RECORDS FOR THIS EXERCISE
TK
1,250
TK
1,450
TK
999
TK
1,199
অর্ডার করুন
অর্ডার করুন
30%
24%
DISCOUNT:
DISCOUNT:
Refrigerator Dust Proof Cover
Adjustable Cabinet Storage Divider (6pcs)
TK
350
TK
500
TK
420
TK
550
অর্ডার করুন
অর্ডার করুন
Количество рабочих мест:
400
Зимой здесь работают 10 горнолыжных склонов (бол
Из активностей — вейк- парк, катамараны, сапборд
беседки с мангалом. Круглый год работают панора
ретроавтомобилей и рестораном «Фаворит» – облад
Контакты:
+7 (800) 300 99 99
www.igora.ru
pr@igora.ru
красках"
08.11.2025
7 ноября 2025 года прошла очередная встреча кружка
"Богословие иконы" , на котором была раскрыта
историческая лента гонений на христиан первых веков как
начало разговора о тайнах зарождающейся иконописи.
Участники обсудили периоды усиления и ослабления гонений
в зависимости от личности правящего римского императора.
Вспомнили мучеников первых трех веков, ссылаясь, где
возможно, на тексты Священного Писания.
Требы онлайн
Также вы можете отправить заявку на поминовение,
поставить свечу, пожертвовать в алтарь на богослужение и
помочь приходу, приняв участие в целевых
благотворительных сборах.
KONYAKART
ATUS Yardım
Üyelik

--

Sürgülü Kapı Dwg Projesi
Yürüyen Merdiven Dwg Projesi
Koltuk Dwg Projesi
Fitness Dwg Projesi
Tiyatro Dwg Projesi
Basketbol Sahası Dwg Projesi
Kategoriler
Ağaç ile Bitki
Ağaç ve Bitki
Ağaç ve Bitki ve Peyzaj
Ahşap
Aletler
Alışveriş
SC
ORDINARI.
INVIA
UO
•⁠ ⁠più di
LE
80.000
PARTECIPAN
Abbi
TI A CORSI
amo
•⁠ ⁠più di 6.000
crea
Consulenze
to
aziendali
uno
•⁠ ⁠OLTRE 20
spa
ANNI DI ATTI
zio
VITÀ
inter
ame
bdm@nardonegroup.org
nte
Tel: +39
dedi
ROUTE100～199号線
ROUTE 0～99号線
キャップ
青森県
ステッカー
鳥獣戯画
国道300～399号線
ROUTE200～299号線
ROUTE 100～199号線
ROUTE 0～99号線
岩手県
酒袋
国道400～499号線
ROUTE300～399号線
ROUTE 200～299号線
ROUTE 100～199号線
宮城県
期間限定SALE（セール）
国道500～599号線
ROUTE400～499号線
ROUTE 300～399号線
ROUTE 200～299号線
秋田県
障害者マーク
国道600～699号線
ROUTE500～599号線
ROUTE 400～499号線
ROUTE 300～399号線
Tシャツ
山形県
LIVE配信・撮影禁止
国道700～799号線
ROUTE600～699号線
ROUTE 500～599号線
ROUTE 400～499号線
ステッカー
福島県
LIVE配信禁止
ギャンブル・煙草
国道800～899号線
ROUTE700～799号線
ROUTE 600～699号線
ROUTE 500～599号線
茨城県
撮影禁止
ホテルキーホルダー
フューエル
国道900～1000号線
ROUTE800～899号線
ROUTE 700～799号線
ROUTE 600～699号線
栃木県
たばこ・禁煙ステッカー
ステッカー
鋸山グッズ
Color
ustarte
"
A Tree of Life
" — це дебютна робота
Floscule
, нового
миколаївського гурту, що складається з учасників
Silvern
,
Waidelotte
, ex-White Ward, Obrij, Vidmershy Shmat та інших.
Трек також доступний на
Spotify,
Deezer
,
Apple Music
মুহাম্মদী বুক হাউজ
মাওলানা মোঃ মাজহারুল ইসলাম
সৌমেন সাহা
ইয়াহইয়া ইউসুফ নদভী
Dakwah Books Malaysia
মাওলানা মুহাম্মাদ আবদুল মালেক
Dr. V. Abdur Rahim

PROBLEM REQUIREMENTS
Pull out each line in the items above that contains the string "Projesi".

ANSWER SECTION
Sürgülü Kapı Dwg Projesi
Yürüyen Merdiven Dwg Projesi
Koltuk Dwg Projesi
Fitness Dwg Projesi
Tiyatro Dwg Projesi
Basketbol Sahası Dwg Projesi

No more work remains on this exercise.